The committee has scheduled a legislative hearing on the bill for July 24, 2013.
On June 12, the U.S. House passed H.R. 2167, the Reverse Mortgage Stabilization Act, which would authorize the HUD Secretary to establish, by notice or mortgagee letter, any additional or alternative requirements determined necessary to improve the fiscal safety and soundness of the Home Equity Conversion Mortgage (HECM) program. During recent hearings in both the House and Senate, the FHA has sought more flexibility to pursue program changes outside of the formal rulemaking process. A Senate bill, S. 469 is similar to the House version, but in addition would require that HECM mortgages contain terms and provisions for establishing escrow accounts, performing financial assessments, or limiting the amount of any payment made available under the mortgage.
On May 22, the Texas legislature adopted a joint resolution, SJR 18, to propose an amendment to the Texas Constitution to allow a reverse mortgage for the purchase of a homestead property. Under the amendment, a borrower would need to (i) occupy the homestead property as a principal residence within a specified time after the reverse mortgage closing and (ii) complete financial counseling before the reverse mortgage closing. The amendment would require a lender to provide to a prospective borrower a detailed disclosure of conduct that could lead to foreclosure, including among other things, the failure to pay property taxes. The proposed amendment will be decided by the voters on November 5, 2013.
HUD Announces Reverse Mortgage Program Changes, Increases Mortgage Insurance Premiums, Alters Underwriting Requirements
On January 30, HUD announced that for FHA case numbers assigned on or after April 1, 2013, FHA will use a consolidated pricing option for its home equity conversion mortgages, as explained in more detail in Mortgagee Letter 2013-01. Separately, HUD also announced that effective April 1, 2013, the mortgage insurance premiums for most new mortgages will increase by 10 basis points, and by 5 basis points for jumbo mortgages. To further support the stability of the Mutual Mortgage Insurance Fund, FHA also issued Mortgagee Letter 2013-04 to require most borrowers to continue paying annual premiums for the life of their mortgage loan, reversing a policy adopted in 2001 under which FHA cancelled premium requirements on loans when the outstanding principal balance reached 78 percent of the original principal balance. FHA also will (i) require lenders to manually underwrite loans for which borrowers have a decision credit score below 620 and a total debt-to-income ratio greater than 43 percent, (ii) increase from 3.5 to 5 percent the minimum down payment for jumbo loans, and (iii) increase its enforcement for FHA-approved lenders with regard to aggressive marketing to borrowers with previous foreclosures. Separately, HUD issued Mortgagee Letter 2013-02, which updates the certification language for all late endorsement requests for reverse mortgages. Finally, through Mortgagee Letter 2013-03, HUD extended to March 15, 2013 the date by which lenders must begin to assess borrowers in default under a new loss mitigation priority order and policies, as outlined in Mortgagee Letter 2012-22.

[Records excerpted from a collection]
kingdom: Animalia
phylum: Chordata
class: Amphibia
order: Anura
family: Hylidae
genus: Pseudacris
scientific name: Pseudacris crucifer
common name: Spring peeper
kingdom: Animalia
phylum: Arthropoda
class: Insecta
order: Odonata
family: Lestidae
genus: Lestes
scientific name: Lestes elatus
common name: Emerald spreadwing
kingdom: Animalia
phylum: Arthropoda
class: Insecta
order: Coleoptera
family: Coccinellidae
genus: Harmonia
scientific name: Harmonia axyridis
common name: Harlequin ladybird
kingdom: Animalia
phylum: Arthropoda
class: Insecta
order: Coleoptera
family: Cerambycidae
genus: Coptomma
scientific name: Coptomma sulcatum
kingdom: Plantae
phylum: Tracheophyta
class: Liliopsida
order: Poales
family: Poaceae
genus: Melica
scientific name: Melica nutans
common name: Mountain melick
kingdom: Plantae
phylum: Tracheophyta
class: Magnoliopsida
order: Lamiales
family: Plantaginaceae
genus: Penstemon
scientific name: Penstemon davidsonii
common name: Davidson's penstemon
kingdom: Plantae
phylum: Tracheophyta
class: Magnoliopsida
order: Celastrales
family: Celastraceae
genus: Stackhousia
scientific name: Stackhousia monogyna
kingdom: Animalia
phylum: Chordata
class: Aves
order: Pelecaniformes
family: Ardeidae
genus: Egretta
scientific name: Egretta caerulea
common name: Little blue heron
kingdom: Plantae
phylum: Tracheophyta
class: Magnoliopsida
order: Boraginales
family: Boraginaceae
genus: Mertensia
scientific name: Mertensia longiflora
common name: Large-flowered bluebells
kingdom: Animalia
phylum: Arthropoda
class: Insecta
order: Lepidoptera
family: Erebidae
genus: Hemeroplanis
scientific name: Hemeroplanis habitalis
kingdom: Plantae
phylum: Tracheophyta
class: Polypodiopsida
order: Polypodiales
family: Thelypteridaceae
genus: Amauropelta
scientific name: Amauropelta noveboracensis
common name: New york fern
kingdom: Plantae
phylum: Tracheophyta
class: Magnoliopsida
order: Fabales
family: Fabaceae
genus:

● **Problem requirements**:
Render this sentence from the reverse mortgage text into Spanish: "The proposed amendment will be decided by the voters on November 5, 2013."

● **Written reply**:
La enmienda propuesta será decidida por los votantes el 5 de noviembre de 2013.